It is a matter of historical record that some Zionists tried to do a deal with the Nazis in the 1930s. We should try and see this through what they knew at the time rather than with the aid of hindsight. Before Kristallnacht in 1938 it is quite possible that the Zionists saw the Nazis as maybe worse but not different in kind from the pogroms Jews of Eastern and Central Europe had suffered and survived for centuries; the brownshirts were just the new Cossacks. Maybe a closer reading of Mein Kampf would have told them different but neither they, nor anyone else, foresaw the Holocaust.

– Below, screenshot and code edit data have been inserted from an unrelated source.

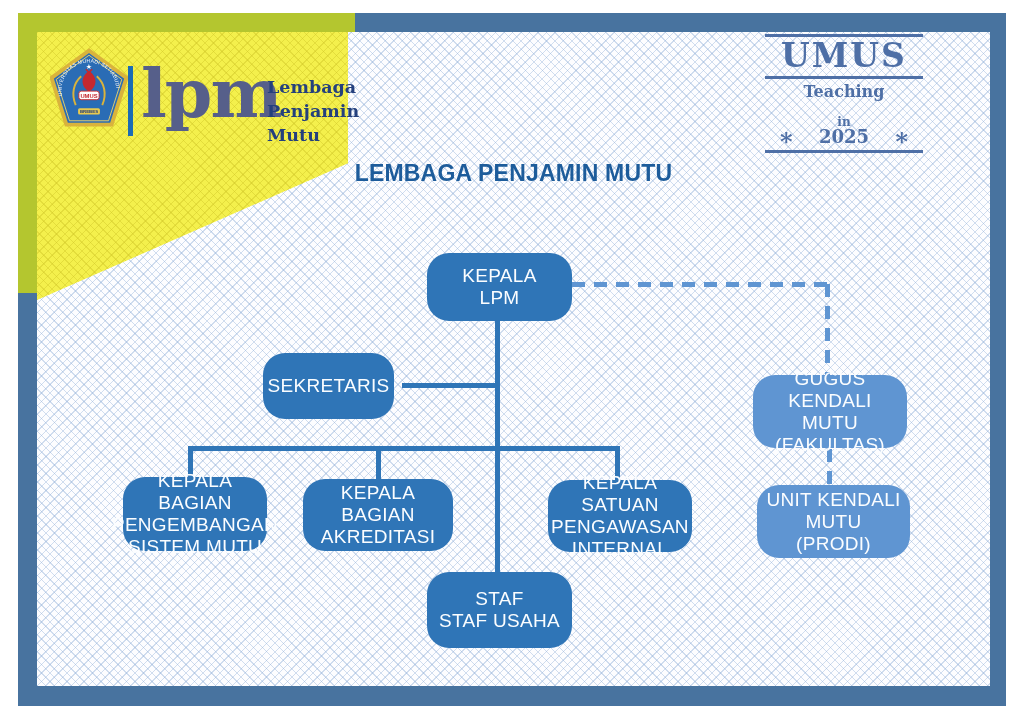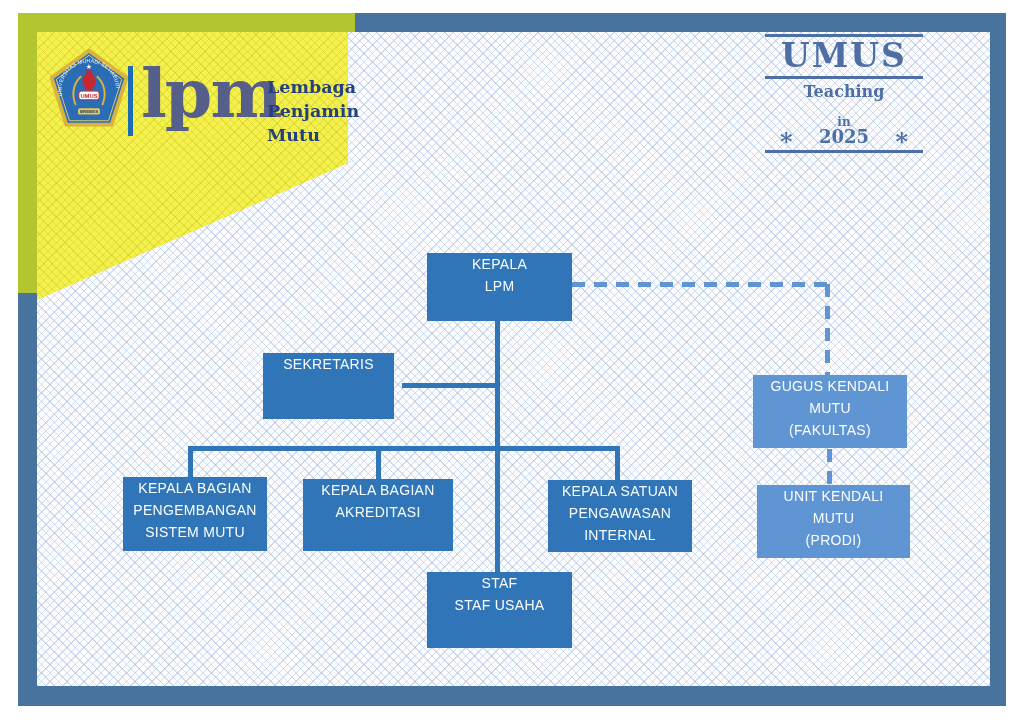"LEMBAGA PENJAMIN MUTU" div { html: none -> <div>LEMBAGA PENJAMIN MUTU</div> }
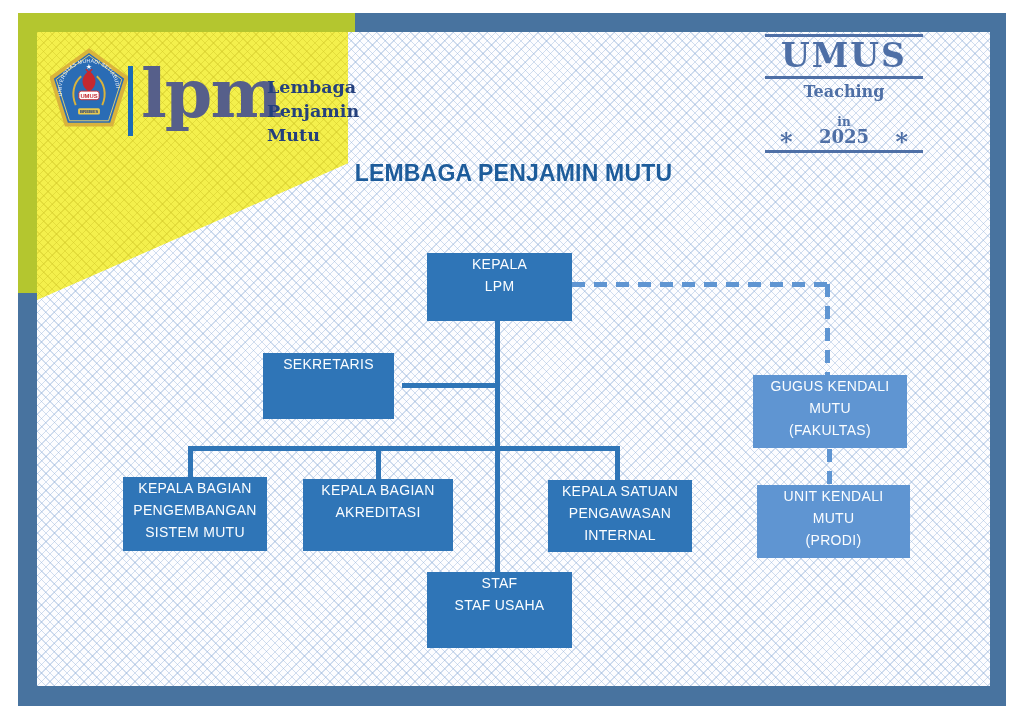"KEPALA" .node { border-radius: none -> 22px; font-size: 14px -> 19px; justify-content: flex-start -> center }
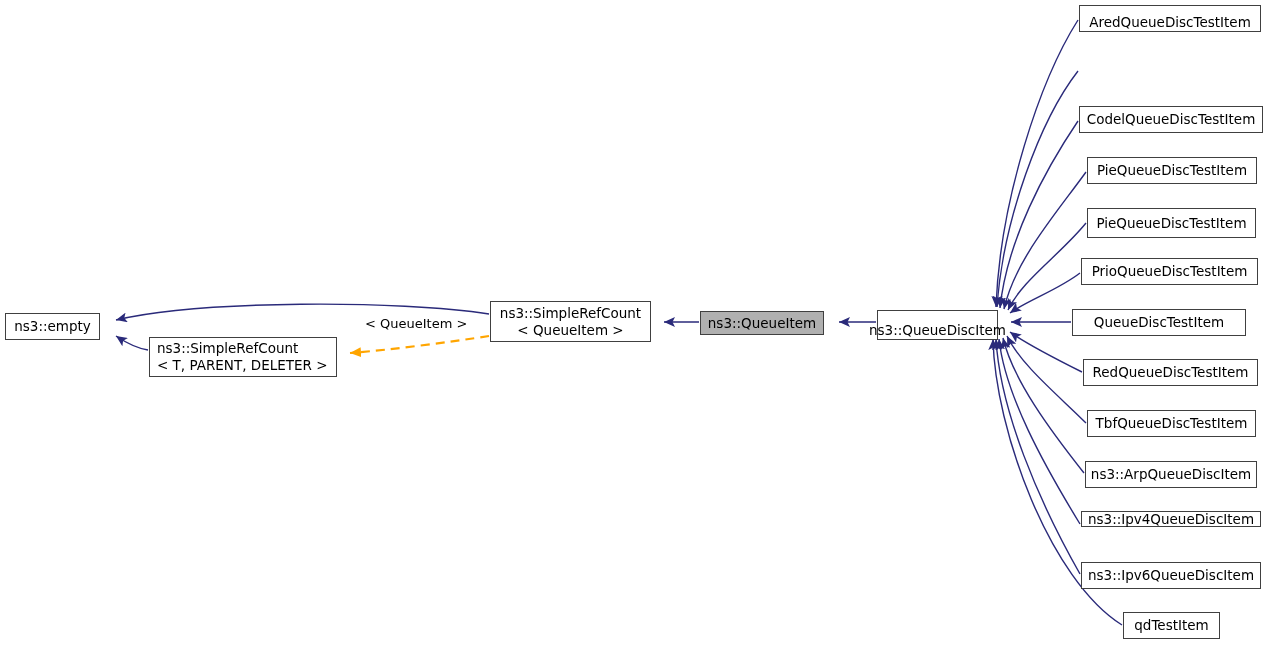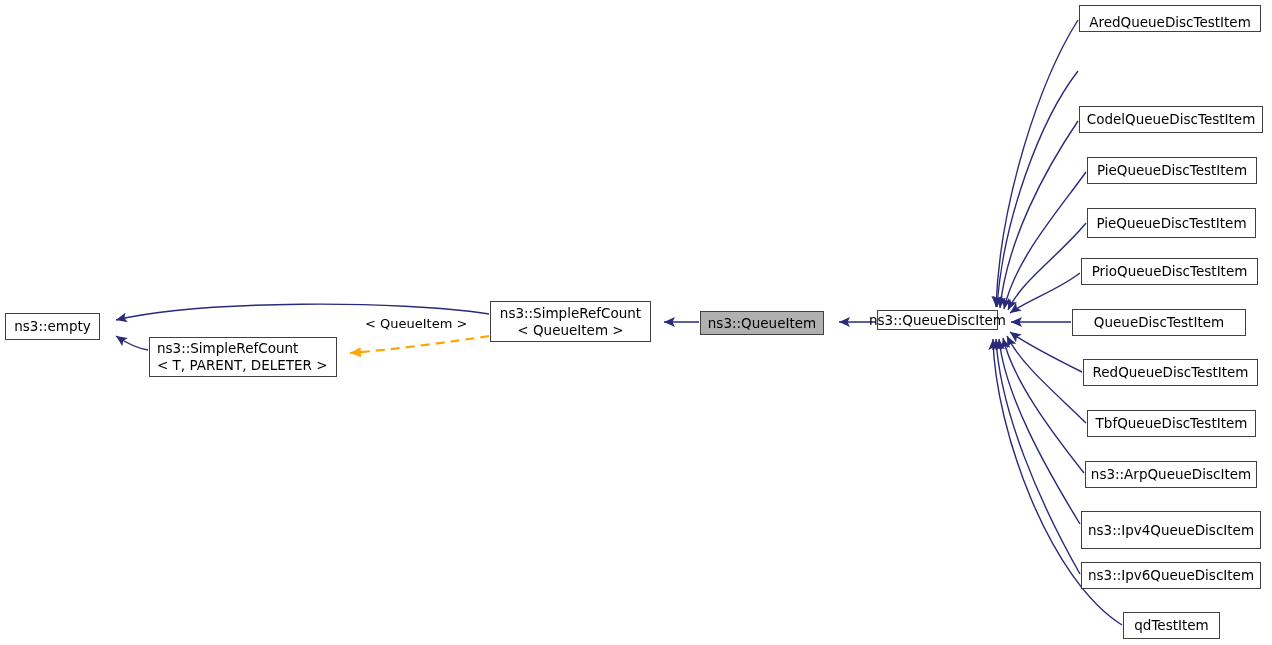"ns3::QueueDiscItem" div.node { height: 20px -> 30px; justify-content: none -> flex-end }
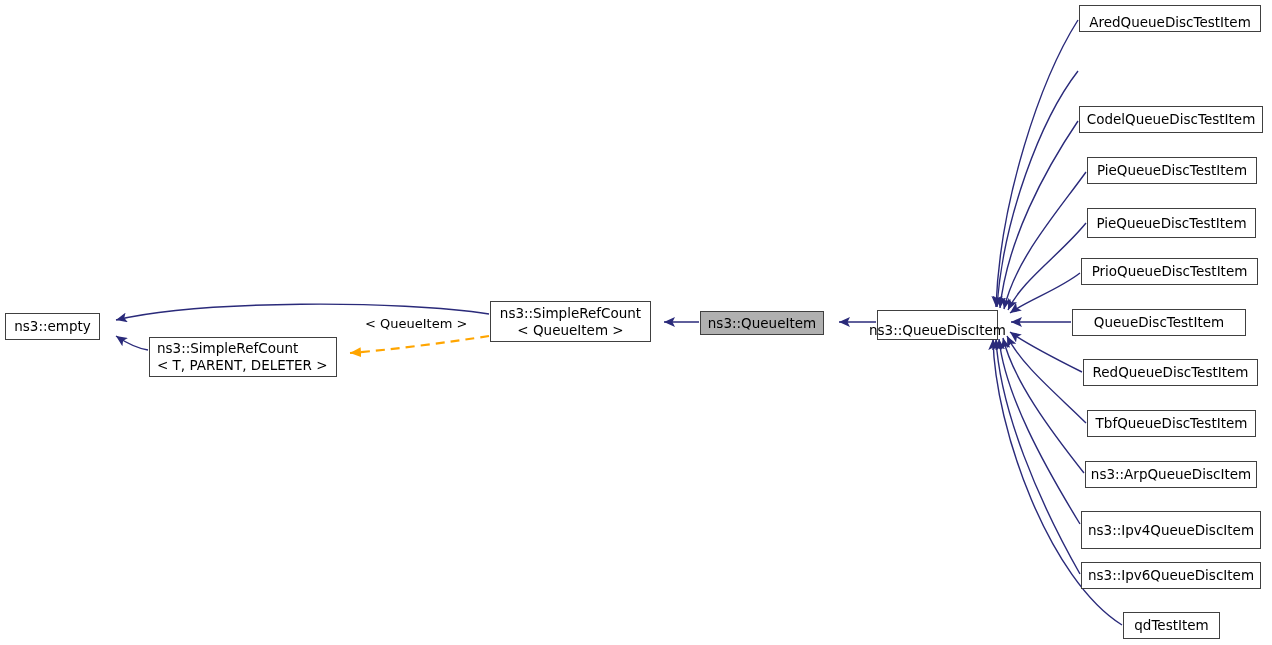"ns3::Ipv4QueueDiscItem" div.node { height: 38px -> 16px }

What is important is the lessons that are to be drawn from Heskem Haavara. In 1933 the Zionists in Germany thought that doing a deal with the Nazis would help them establish a Jewish state in Palestine. That the Nazis were antisemites was less important to them than that they supported proto-Israel. But you can only learn from history if you acknowledge history and Zionist organisations try to pretend that the Haavara never happened: Haavara denial.

Why is this important to those not interested in the minutiae of pre-war history? It is because the Israeli Government and their Zionist apologists are still seeking the support of visceral antisemites providing they support Israel. We can see this in the affectionate relationship between Israel and the US Christians United for Israel (CUFI). CUFI was founded by John Hagee who has claimed that, “God sent Hitler as a ‘hunter,’ in order to ‘hunt them [Jews] from every mountain and from every hill and out of the holes of the rocks … to get them to come back to the land of Israel’“. Hagee has argued with another Christian Zionist Joseph Farah CEO of WorldNetDaily about who has the purest antisemitic views.

They argue their points in terms of the fate of Jews and their eternal damnation as foretold in the Book of Revelations in the Christian Bible and Isiah in the Jewish Bible. We can infer however that their views are more practical. Like the Nazis they would rather the Jews were somewhere else rather than living next door. Having them forgather in Israel solves that problem as well as prefiguring the rapture. From 9/11 onward we may also suspect that they have come to hate Muslims even more than Jews and their Islamophobia leads them to ally themselves with Israel against their feared Islamic invasion of America – Europe to them is already lost.

None of this prevented Benjamin Netanyahu embracing Hagee when CUFI held their conference in Jerusalem in 2012. In the same year the largest US pro-Israel lobby Group, AIPAC (American Israel Public Affairs Committee) inviting Hagee to give the keynote speech at their annual conference.

What is clear is that antisemitism is unimportant to Israel providing you support their actions. For Zionists, perceiving antisemitism is a weapon to bludgeon their opponents not a principle. Proclaiming antisemitism is a tactic to attempt to scare diaspora Jews into making Aliyah, migrating to Israel.

The lesson of the thirties is that doing business with those who wish you dead may, or may not, be tactically astute; it does not promise long life and happiness.